*Task directions:*
Records follow. Copy every line with "right".

*Records provided:*
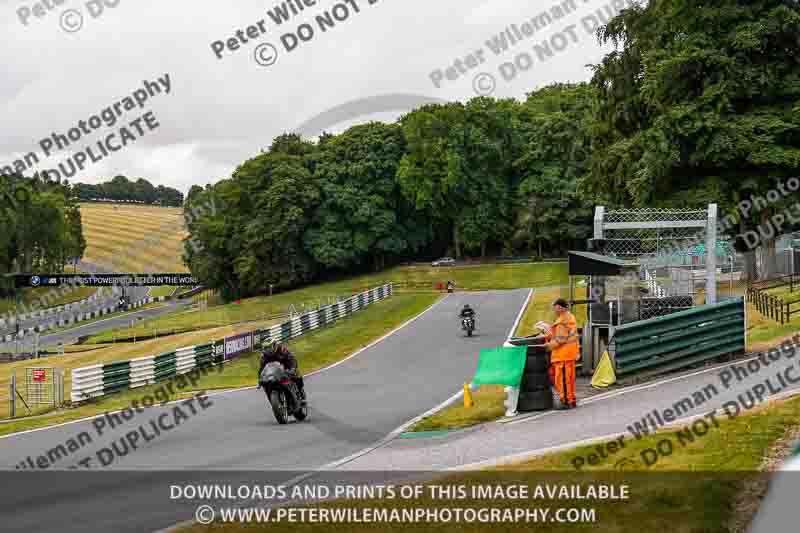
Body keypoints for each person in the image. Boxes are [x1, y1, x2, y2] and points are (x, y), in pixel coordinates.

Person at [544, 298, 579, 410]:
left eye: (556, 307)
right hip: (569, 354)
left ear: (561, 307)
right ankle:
==
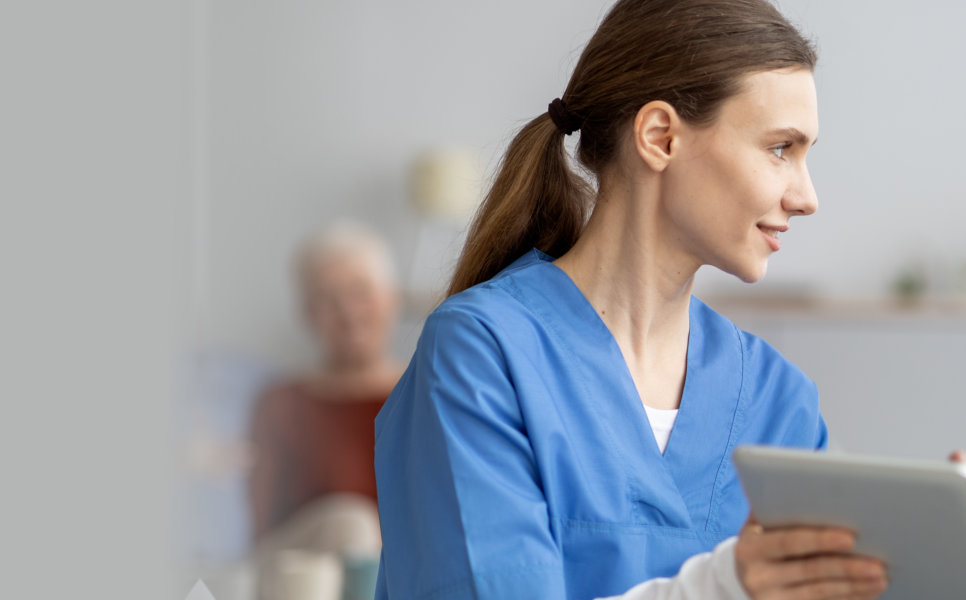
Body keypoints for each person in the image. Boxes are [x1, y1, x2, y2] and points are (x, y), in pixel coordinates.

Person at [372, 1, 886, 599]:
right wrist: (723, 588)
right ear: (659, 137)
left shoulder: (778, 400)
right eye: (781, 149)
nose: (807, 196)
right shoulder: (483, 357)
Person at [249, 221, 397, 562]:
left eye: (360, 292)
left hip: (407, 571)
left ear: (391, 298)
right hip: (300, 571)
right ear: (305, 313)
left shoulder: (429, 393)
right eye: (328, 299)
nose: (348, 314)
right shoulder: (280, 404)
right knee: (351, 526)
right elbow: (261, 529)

*Solution:*
right hip: (569, 354)
right ankle:
right wrist: (723, 588)
right ear: (659, 137)
right eye: (781, 149)
right shoulder: (483, 357)
right hip: (300, 571)
right ear: (305, 313)
right eye: (328, 299)
right shoulder: (280, 404)
right knee: (351, 526)
right elbow: (261, 529)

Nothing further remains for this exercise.